**TEXT PROVIDED**.
○ ○ ○

2. Enabling Scalable, Manufacturing-Ready CPO Designs
While optical interconnect concepts have existed for years, the challenge has always been manufacturability at scale – especially integration with standard CMOS processes and packaging ecosystems. By incorporating Cadence’s mature SerDes and UCIe IP, Lightmatter’s Passage optical engine platform can become roadmap ready for volume production, bridging the gap between photonic prototypes and real world data center deployment.
This collaboration puts Lightmatter in a position to help hyperscalers and AI chip designers integrate optical interconnect technology directly on chip packages, reducing signal loss, improving power efficiency, and enabling rapid communication between compute units. Such co-packaged optics (CPO) represent one of the most promising avenues for escaping the “shoreline” I/O limits that restrict conventional chip designs.
3. Supporting the Future of AI Performance Scaling
AI and HPC performance improvements historically relied on increases in transistor density, clock speeds, or parallel compute — approaches now limited by physical and thermal constraints. Optical interconnects help sidestep these constraints by enabling:
Higher bandwidth per link without excessive power draw.
Longer and faster connections between compute nodes (e.g., GPUs, XPUs, and switches).
Improved data center energy efficiency, crucial for sustainability goals.
Merging Lightmatter‘s photonic interconnect tech with Cadence’s connectivity IP will boost data movement efficiency. This improvement can lead to faster training and inference speeds for advanced AI models.
Impacts on the AI and Computing Industry
Accelerating AI Infrastructure Innovation
This partnership helps push the industry toward a new class of AI infrastructure where optical data movement is standard, not experimental. As AI workloads scale, traditional interconnects will increasingly struggle with bandwidth and energy limits — challenges that photonic approaches are uniquely positioned to address.

○ ○ ○

**EXTRACTED MATERIAL**.
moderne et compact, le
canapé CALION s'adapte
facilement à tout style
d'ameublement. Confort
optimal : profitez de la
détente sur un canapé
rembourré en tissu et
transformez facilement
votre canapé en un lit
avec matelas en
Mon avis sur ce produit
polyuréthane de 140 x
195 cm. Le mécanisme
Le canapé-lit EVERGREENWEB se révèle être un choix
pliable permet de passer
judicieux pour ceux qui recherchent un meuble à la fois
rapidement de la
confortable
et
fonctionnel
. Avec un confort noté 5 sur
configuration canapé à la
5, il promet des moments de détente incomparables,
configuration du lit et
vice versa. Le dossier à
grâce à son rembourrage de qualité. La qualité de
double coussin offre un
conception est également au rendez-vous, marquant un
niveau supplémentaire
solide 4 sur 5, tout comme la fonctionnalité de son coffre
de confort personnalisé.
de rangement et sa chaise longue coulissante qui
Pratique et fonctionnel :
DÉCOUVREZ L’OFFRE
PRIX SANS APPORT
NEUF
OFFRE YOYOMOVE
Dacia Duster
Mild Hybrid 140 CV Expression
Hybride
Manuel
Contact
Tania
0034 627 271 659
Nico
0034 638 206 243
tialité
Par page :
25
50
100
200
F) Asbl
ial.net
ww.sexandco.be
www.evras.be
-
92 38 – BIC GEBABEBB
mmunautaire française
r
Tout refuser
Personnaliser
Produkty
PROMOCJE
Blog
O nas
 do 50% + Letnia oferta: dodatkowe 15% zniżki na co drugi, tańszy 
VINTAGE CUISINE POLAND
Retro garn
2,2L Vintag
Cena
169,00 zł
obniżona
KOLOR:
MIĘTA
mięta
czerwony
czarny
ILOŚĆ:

○ ○ ○

**EXERCISE**.
Can you copy, word for word, the stretch of the Lightmatter and Cadence piece from "3. Supporting the" through "excessive power draw."? You won't need the entries.

**SOLUTION TO THIS TASK**.
3. Supporting the Future of AI Performance Scaling
AI and HPC performance improvements historically relied on increases in transistor density, clock speeds, or parallel compute — approaches now limited by physical and thermal constraints. Optical interconnects help sidestep these constraints by enabling:
Higher bandwidth per link without excessive power draw.